** Opening Task material block **

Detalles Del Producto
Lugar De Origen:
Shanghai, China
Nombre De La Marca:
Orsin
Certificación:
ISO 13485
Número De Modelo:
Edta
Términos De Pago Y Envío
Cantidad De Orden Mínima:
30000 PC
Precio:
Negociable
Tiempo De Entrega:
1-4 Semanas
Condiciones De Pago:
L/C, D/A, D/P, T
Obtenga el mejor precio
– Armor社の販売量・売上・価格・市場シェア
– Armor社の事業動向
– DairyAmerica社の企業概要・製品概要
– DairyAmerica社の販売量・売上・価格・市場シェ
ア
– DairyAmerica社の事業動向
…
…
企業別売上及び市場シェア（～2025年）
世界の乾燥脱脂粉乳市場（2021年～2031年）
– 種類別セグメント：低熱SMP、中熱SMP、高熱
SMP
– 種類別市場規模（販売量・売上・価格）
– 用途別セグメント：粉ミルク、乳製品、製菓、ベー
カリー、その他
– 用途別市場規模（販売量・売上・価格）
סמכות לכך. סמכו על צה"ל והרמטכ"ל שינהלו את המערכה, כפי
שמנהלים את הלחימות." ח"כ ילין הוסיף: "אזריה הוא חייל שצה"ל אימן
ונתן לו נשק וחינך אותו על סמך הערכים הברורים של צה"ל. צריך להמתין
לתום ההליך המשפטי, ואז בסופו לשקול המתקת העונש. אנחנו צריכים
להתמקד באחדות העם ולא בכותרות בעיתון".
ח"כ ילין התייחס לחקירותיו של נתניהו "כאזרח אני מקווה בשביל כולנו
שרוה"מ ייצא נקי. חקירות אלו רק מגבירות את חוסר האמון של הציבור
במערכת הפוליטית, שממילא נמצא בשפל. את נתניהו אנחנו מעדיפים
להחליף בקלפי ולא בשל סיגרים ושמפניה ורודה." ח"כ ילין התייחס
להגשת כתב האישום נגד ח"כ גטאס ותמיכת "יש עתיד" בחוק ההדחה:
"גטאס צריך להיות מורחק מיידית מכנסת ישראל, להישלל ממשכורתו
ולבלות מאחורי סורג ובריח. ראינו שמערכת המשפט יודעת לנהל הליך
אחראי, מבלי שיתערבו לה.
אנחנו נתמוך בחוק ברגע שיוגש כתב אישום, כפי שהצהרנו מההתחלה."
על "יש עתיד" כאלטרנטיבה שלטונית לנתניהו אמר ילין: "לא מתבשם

** Closing Task material block **

### Work request
All the entries should be written out again precisely.

### Written solution
Detalles Del Producto
Lugar De Origen:
Shanghai, China
Nombre De La Marca:
Orsin
Certificación:
ISO 13485
Número De Modelo:
Edta
Términos De Pago Y Envío
Cantidad De Orden Mínima:
30000 PC
Precio:
Negociable
Tiempo De Entrega:
1-4 Semanas
Condiciones De Pago:
L/C, D/A, D/P, T
Obtenga el mejor precio
– Armor社の販売量・売上・価格・市場シェア
– Armor社の事業動向
– DairyAmerica社の企業概要・製品概要
– DairyAmerica社の販売量・売上・価格・市場シェ
ア
– DairyAmerica社の事業動向
…
…
企業別売上及び市場シェア（～2025年）
世界の乾燥脱脂粉乳市場（2021年～2031年）
– 種類別セグメント：低熱SMP、中熱SMP、高熱
SMP
– 種類別市場規模（販売量・売上・価格）
– 用途別セグメント：粉ミルク、乳製品、製菓、ベー
カリー、その他
– 用途別市場規模（販売量・売上・価格）
סמכות לכך. סמכו על צה"ל והרמטכ"ל שינהלו את המערכה, כפי
שמנהלים את הלחימות." ח"כ ילין הוסיף: "אזריה הוא חייל שצה"ל אימן
ונתן לו נשק וחינך אותו על סמך הערכים הברורים של צה"ל. צריך להמתין
לתום ההליך המשפטי, ואז בסופו לשקול המתקת העונש. אנחנו צריכים
להתמקד באחדות העם ולא בכותרות בעיתון".
ח"כ ילין התייחס לחקירותיו של נתניהו "כאזרח אני מקווה בשביל כולנו
שרוה"מ ייצא נקי. חקירות אלו רק מגבירות את חוסר האמון של הציבור
במערכת הפוליטית, שממילא נמצא בשפל. את נתניהו אנחנו מעדיפים
להחליף בקלפי ולא בשל סיגרים ושמפניה ורודה." ח"כ ילין התייחס
להגשת כתב האישום נגד ח"כ גטאס ותמיכת "יש עתיד" בחוק ההדחה:
"גטאס צריך להיות מורחק מיידית מכנסת ישראל, להישלל ממשכורתו
ולבלות מאחורי סורג ובריח. ראינו שמערכת המשפט יודעת לנהל הליך
אחראי, מבלי שיתערבו לה.
אנחנו נתמוך בחוק ברגע שיוגש כתב אישום, כפי שהצהרנו מההתחלה."
על "יש עתיד" כאלטרנטיבה שלטונית לנתניהו אמר ילין: "לא מתבשם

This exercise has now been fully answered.